Updated

Behind the record number of deportations during President Obama’s tenure is a little-known factor known as the “detention mandate,” reported The Washington Post.

It is, essentially, a congressional directive calling for the U.S. Immigration and Customs Enforcement to keep some 34,000 beds in federal detention centers, as well as other facilities in which people are held for ICE, filled each day.

The filled-beds quota, the newspaper said, has risen since its establishment in 2006, when conservative lawmakers pressed for it, arguing that the United States was not doing enough to track down and deport people who should not be in the country.

The point of contention now, however, is that illegal immigration has leveled off, even declining at times, and immigration officials have been casting a wider net in order to keep the tens of thousands of beds filled, the Post said.

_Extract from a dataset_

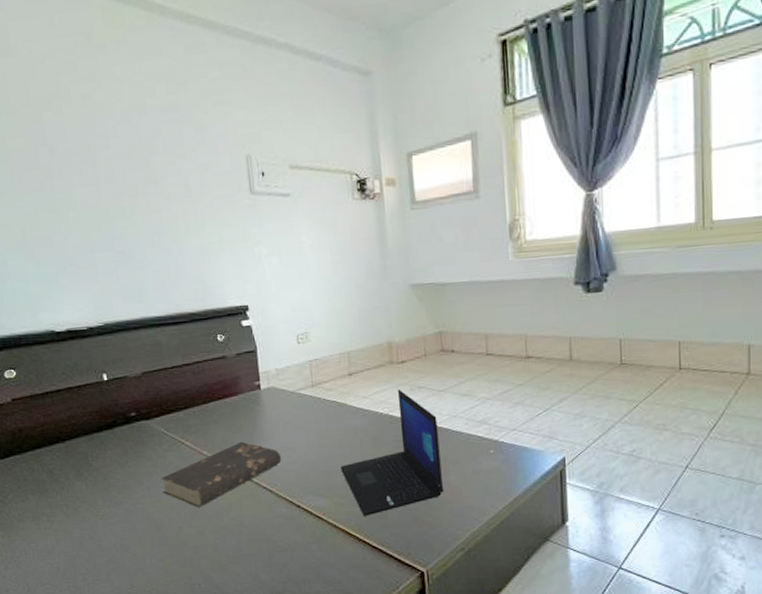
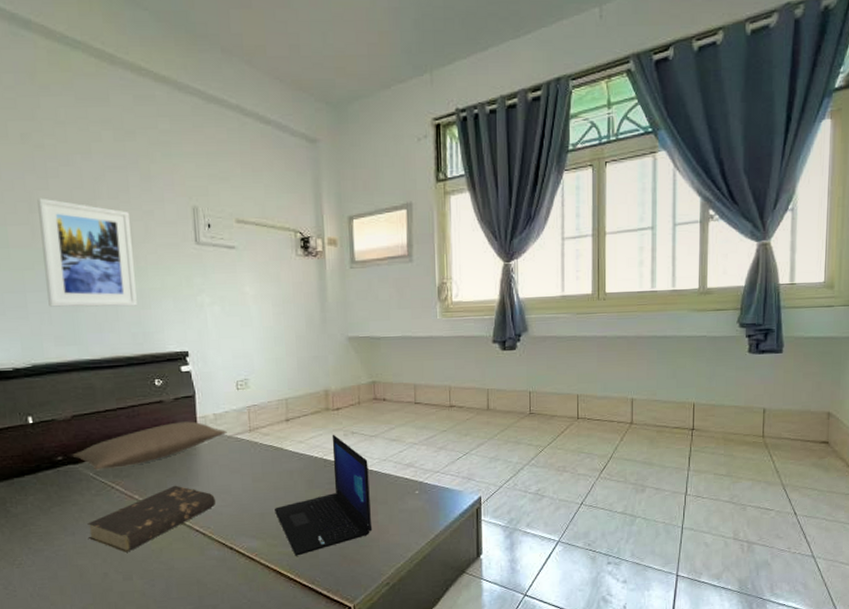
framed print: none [100,158,197,266] -> present [37,198,137,307]
pillow: none [144,376,290,426] -> present [72,421,227,471]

It is aiming to meet the mandate, for instance, by going after immigrants who once were considered “low-risk” – such as those who had no criminal records and did not pose a national security threat. And so now, the newspaper reported, federal authorities are pursuing people, including legal residents, who are taken into custody for such things as driving while intoxicated or after a traffic stop.

The Department of Homeland Security, the Post said, denies that it is arbitrarily targeting people just to meet the mandate.

Because many people who are arrested and detained are low-risk, many immigration judges end up ordering them released. But, the paper noted, many spend months in custody, despite the option of less costly ways of keeping them monitored by authorities.

Federal spending on detention and deportation has reached $2.8 billion a year, more than twice what it was in 2006, the newspaper said. House Republicans fought to set the mandate at 34,000 detainees a day and “ordered ICE officials to spend nearly $400 million more than they requested,” the paper said.

Detention supporters defend the policy.

“We’re not forcing poor little people to be in there to meet a quota,” said Rep. John Carter, a Texas Republican, according to the Post. “The law is the law, and none of these people are being held contrary to the law.”